Salam kenal ya”, dengan membalas senyumnya
Dengan waktu yang
singkat itu, aku pun merasa nyaman dengan nya. Entah apa yang Aku rasakan waktu
yang sesingkat itu.
***********
“Kriiiiing....kriing...”
Jam yang
menandakan istirahat aku yang berjalan bersama teman-teman ku menuju ke kantin
sekolah melewati taman kecil di sekolah.
“Mau beli apa Nay
?”, tanya Sarah
“Gak tau mau beli
apa, kamu sendiri mau beli apa? “
“Aku mau beli Es
Krim dulu ya Nay”, sahut Nuri
“Oke aku tunggu
disini ya”, ucap ku. Dengan tanpa sadar aku melihat ke arah taman, aku melihat
sosok pria yang sedang duduk termenung dan melamun. Aku pun dengan tidak sadar
meninggalkan teman-teman ku di kantin, berjalan menuju ke arahnya dan
menyapanya.
“Hai.. boleh aku
duduk disini?”, tanya ku kepadanya dengan tersenyum
“Mmm, silahkan”,
dengan menjawab dan membalas senyuman dariku
“Mmm, kamu sedang
ngapain ada disini sendiri? galau yaaa? “ , tanya ku sambil bergurau
“Gak ngapa-ngapain
sih, lagi pingin sendiri aja, kenapa memang nya?“, jawabnya sambil melihat awan
di atas langit
“Yaa enggak sih,
Cuma aku lihat kamu kok kayaknya ada masalah gitu?

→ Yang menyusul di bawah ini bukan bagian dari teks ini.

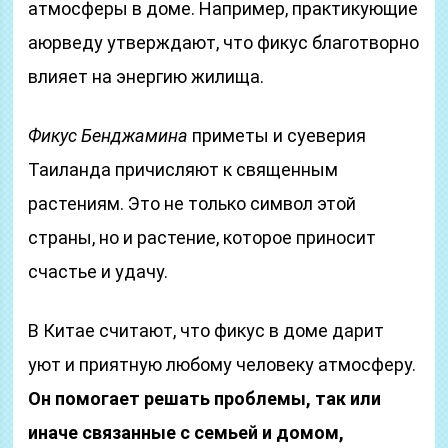
атмосферы в доме. Например, практикующие
аюрведу утверждают, что фикус благотворно
влияет на энергию жилища.
Фикус Бенджамина
приметы и суеверия
Таиланда причисляют к священным
растениям. Это не только символ этой
страны, но и растение, которое приносит
счастье и удачу.
В Китае считают, что фикус в доме дарит
уют и приятную любому человеку атмосферу.
Он помогает решать проблемы, так или
иначе связанные с семьей и домом,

Ya bukan nya aku sotoy sih,
Cuma aku kan care sama semua temam-teman ku. Jadinya aku pingin tau kamu kenapa
“
“ Kepo yaa
hayooo”, jawabnya gurau
“Hahaha bisa aja
kamu, ya enggak lah. Kenapa sih dengan kamu? ada masalahkah di rumah atau sama
teman-teman? “, tanyaku
“Eh, lihat itu ada
kupu-kupu di bunga matahari itu. Lihat deh cantik loh kupu-kupunya”, dengan
memalingkan sebuah pembicaraan dan seakan menjauhkan ku dari pertanyaan ku.
“Aaaah masih
cantikan aku daripada kupu-kupu itu”
“Haduh, PD banget
sih kamu haha. Ya memang kamu cantik, kan kamu perempuan?”
“Hahaha iya lah
aku perempuan, masak aku perempuan jadi-jadian?”
“Hahaha aku gak
ngomong loh ya, kamu sendiri yang sadar”
“Tuh kan jahat
haha”
Dengan perbincangan yang singkat
itu, hari itu telah berganti dengan hari esok. Hari dimana Rayan tidak masuk
sekolah. Aku pun bertanya-tanya dalam hati mengapa dia tidak masuk kelas? Apa
dia sakit? Atau mungkin ada acara mendadak di keluarganya. Dengan rasa
penasaran yang sangat tinggi, aku bertanya ke teman terdekat nya mengapa Rayan
tidak masuk sekolah hari ini, tetapi semua teman terdekatnya tidak tahu dengan
keadaan Rayan saat ini. Sambil mencari tau keadaan dari Rayan, aku melihat HP
dengan melihat kontak BBM dari Rayan. Dengan pemberitahuan 12 menit yang lalu,
Rayan mengganti statusnya dengan “brokenhome!”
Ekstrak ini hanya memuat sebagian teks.